===== Records provided

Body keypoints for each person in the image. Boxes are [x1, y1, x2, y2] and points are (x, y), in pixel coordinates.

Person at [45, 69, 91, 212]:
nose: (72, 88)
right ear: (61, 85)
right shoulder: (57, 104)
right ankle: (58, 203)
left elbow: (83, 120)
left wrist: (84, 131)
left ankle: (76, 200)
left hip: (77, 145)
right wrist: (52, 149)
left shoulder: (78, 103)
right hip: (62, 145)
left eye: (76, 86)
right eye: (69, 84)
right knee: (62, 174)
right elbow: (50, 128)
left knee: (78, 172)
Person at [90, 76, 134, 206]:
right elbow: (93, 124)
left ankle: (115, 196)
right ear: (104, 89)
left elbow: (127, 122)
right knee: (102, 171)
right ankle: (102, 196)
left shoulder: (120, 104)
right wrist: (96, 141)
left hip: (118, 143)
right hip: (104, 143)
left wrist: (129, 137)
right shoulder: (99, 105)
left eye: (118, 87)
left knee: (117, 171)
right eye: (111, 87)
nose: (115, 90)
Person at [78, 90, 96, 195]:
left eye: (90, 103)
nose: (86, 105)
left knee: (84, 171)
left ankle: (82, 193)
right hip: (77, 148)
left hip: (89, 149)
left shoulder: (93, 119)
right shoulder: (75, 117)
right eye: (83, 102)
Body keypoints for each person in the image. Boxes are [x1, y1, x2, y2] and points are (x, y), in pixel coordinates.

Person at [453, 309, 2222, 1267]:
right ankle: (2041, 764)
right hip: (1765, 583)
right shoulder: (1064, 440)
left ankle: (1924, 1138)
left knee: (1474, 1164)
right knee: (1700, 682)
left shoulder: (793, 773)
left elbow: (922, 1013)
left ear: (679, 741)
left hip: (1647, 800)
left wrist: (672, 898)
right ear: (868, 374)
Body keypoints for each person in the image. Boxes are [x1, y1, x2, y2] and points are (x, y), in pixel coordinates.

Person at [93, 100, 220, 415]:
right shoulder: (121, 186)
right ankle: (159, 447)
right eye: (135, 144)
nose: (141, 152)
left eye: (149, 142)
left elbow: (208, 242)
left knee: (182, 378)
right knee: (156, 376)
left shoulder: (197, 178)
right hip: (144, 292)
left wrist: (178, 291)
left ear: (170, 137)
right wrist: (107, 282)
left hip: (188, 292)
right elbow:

==========

Pull out each line of the records holding the string "knee".

[Task response]
right knee: (62, 174)
left knee: (78, 172)
right knee: (102, 171)
left knee: (117, 171)
left knee: (84, 171)
left knee: (1474, 1164)
right knee: (1700, 682)
left knee: (182, 378)
right knee: (156, 376)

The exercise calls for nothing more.